In February 2016, a prototype of TREND was ready for testing. A corresponding article about the applications of the software in relation to molecular recognition and the expanded applicability of PCA to the NMR field came out in the journal Analytical Chemistry in July 2016.
With the help of the Office of Technology Management and Industry Relations (OTMIR), Van Doren is in the process of turning TREND into a licensed product in the U.S. and in other countries, one that could better the imaging analysis capabilities of several industries, including (but not limited to) pharmaceuticals, medical scanning, geospatial imaging and surveillance.
“You can just let your imagination be your guide as to how many kinds of imaging this can be applied to,” Van Doren said.

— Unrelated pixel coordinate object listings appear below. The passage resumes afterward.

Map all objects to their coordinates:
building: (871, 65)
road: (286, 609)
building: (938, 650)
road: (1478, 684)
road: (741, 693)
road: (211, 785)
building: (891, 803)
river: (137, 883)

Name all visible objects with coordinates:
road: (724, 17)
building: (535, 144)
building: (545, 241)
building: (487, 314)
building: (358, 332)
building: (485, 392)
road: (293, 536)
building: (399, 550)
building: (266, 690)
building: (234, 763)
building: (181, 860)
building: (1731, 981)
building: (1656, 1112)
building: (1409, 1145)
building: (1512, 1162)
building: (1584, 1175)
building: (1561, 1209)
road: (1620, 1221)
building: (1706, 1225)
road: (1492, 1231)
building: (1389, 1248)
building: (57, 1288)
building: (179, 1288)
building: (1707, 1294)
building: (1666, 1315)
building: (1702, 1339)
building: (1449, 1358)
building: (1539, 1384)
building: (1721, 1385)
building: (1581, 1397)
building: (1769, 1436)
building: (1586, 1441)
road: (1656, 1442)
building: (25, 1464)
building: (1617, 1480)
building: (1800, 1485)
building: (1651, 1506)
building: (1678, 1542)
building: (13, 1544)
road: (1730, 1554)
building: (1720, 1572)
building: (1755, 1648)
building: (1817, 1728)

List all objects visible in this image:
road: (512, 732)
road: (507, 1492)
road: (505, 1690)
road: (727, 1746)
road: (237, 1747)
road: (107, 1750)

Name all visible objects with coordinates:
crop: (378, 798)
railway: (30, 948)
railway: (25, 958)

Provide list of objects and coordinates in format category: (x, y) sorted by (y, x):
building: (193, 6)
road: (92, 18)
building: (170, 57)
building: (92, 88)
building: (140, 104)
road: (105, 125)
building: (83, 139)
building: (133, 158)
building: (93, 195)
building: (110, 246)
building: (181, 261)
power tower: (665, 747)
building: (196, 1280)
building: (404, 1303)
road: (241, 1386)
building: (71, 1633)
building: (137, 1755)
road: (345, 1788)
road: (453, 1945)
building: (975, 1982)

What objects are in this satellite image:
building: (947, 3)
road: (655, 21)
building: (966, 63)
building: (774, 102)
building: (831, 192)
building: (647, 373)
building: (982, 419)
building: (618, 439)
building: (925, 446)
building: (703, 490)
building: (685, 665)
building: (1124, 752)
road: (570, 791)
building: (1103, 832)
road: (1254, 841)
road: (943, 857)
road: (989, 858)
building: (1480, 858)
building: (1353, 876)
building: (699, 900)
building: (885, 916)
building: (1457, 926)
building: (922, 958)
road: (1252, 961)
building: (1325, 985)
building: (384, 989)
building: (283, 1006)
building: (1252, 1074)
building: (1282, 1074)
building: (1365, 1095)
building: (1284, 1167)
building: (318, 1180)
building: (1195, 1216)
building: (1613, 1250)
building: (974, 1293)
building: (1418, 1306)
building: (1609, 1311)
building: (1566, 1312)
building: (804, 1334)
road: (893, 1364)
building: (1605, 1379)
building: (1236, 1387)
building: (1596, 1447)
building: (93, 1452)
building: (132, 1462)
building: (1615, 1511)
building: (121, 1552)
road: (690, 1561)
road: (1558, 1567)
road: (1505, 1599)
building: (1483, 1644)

TREND runs on Windows, Mac OS X and four types of Linux operating systems. It can read a variety of images, text lists and video formats.
Although Van Doren is interested in TREND’s commercial viability, he is equally excited for other members of the scientific community to try the program out for themselves to see how it can assist in furthering scientific research. The software is available to download for free through an application process on its website.
Anyone with an academic e-mail address will automatically be approved for download. Van Doren encourages anyone from CAFNR – and broader MU community – to download it and see what new uses they can come up with for the technology, whether that be inserting a complex spectra or just tinkering with a personal video shot on a cell phone.
“There are other people in the College who use imaging data who potentially could benefit from using this to trap the changes of the imaging data and to simplify the imaging data,” Van Doren said.